REQUIRED WORK: Somewhere below are a line with "left wrist: (1270, 571)" and a later line with "left knee: (276, 993)". Output exactly those lines and all lines between them.
**** GIVEN ENTRIES ****
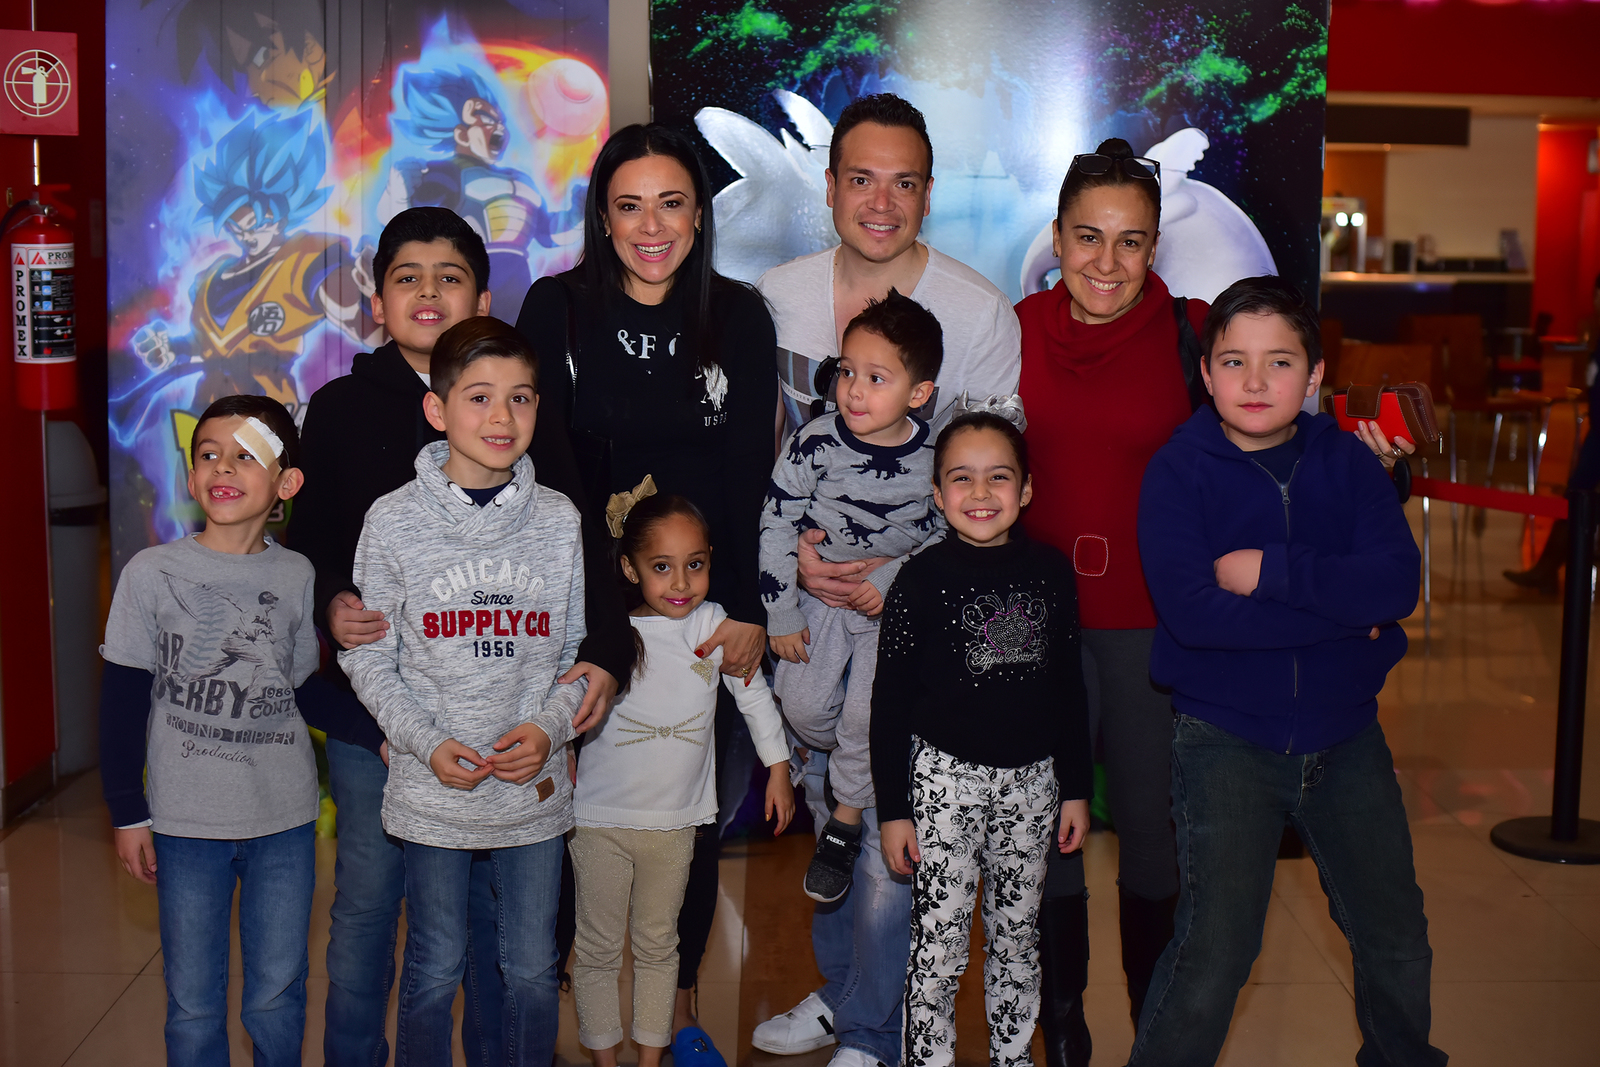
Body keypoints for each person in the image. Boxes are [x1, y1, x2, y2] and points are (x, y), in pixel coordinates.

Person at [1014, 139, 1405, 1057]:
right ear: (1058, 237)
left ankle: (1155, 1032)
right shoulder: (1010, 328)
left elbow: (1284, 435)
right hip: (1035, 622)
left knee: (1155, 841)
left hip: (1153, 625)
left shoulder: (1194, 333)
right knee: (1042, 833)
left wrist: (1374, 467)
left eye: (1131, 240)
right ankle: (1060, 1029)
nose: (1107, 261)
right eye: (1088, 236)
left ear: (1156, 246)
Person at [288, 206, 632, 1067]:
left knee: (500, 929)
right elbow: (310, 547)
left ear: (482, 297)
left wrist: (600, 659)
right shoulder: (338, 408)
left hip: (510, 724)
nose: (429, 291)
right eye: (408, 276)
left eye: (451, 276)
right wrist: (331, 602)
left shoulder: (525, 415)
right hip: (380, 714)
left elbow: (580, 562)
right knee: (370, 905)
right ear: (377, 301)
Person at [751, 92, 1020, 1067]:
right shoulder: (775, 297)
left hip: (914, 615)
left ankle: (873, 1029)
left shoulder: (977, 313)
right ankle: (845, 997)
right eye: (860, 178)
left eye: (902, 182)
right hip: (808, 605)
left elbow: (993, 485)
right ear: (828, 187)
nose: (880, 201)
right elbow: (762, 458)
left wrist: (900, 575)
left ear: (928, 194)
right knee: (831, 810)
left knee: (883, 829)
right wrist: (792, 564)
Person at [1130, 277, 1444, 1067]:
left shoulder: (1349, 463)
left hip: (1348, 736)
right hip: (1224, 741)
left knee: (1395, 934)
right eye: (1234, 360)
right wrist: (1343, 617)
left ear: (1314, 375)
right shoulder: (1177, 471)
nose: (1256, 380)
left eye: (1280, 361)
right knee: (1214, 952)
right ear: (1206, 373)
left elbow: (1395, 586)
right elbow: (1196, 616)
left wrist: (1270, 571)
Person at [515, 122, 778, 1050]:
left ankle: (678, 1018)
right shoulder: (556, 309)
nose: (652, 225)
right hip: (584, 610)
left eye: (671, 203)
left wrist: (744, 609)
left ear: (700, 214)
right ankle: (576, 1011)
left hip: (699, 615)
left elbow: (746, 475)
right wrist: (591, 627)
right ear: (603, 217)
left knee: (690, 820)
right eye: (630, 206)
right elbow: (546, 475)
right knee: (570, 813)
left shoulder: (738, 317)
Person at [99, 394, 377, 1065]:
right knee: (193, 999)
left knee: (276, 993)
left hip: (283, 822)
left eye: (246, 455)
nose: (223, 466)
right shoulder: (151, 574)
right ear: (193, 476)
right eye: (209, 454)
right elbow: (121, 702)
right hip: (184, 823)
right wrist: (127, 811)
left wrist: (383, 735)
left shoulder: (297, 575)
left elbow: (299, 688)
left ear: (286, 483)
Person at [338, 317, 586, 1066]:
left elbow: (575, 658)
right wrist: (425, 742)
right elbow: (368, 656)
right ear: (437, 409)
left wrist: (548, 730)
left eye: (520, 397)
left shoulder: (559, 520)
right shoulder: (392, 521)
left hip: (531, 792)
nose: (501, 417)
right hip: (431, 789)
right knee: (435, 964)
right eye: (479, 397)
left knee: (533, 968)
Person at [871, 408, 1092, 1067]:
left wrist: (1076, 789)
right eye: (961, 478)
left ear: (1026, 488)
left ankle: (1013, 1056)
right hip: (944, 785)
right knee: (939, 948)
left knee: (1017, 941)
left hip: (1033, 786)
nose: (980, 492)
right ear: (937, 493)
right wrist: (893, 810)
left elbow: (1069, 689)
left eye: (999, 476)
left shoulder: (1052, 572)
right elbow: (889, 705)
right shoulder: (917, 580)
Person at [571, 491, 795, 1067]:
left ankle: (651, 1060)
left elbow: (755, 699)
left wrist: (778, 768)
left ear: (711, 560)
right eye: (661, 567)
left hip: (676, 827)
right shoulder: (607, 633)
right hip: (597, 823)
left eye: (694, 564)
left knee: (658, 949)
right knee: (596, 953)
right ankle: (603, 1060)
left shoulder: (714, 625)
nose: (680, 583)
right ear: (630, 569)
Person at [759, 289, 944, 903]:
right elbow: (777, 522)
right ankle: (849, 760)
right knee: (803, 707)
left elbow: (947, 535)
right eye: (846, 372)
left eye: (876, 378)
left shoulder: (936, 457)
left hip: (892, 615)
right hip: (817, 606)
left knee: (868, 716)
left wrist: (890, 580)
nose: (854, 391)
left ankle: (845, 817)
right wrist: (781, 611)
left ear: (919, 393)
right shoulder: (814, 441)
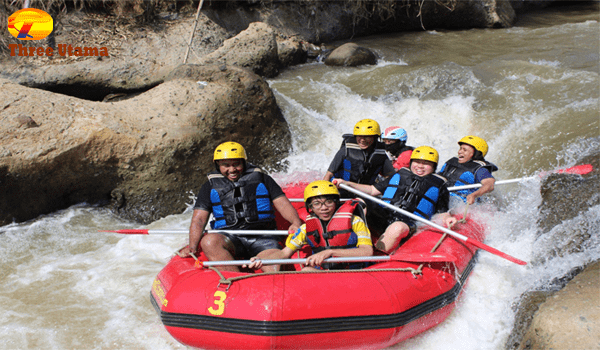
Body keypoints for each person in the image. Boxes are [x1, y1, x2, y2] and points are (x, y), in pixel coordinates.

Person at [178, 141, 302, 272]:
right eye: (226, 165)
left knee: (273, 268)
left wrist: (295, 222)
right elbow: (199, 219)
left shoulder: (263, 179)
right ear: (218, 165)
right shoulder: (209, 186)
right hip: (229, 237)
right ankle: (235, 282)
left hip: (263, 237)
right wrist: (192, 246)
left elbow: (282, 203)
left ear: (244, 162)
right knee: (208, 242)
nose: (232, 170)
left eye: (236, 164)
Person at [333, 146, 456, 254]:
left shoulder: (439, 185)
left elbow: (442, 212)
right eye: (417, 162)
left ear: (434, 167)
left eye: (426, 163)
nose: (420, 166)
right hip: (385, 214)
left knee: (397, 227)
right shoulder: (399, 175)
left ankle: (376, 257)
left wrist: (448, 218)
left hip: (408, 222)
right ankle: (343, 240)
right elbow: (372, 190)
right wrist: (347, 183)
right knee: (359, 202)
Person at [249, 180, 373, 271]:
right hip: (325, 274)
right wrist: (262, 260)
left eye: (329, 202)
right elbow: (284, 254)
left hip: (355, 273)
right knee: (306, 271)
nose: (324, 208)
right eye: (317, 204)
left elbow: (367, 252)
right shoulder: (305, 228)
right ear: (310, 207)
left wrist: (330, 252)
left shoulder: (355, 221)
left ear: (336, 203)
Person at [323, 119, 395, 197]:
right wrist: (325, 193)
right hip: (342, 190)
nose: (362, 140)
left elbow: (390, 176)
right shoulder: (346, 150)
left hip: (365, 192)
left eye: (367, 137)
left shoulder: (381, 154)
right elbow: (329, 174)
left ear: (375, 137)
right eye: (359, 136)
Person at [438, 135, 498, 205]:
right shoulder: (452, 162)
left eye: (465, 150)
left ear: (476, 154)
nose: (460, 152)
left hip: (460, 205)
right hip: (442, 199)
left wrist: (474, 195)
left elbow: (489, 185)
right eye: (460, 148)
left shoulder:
****
EXERCISE RESPONSE:
left wrist: (1270, 571)
Person at [515, 122, 778, 1050]:
left ankle: (678, 1018)
right shoulder: (556, 309)
nose: (652, 225)
right hip: (584, 610)
left eye: (671, 203)
left wrist: (744, 609)
left ear: (700, 214)
right ankle: (576, 1011)
left hip: (699, 615)
left elbow: (746, 475)
right wrist: (591, 627)
right ear: (603, 217)
left knee: (690, 820)
right eye: (630, 206)
right elbow: (546, 475)
right knee: (570, 813)
left shoulder: (738, 317)
Person at [99, 394, 377, 1065]:
right knee: (193, 999)
left knee: (276, 993)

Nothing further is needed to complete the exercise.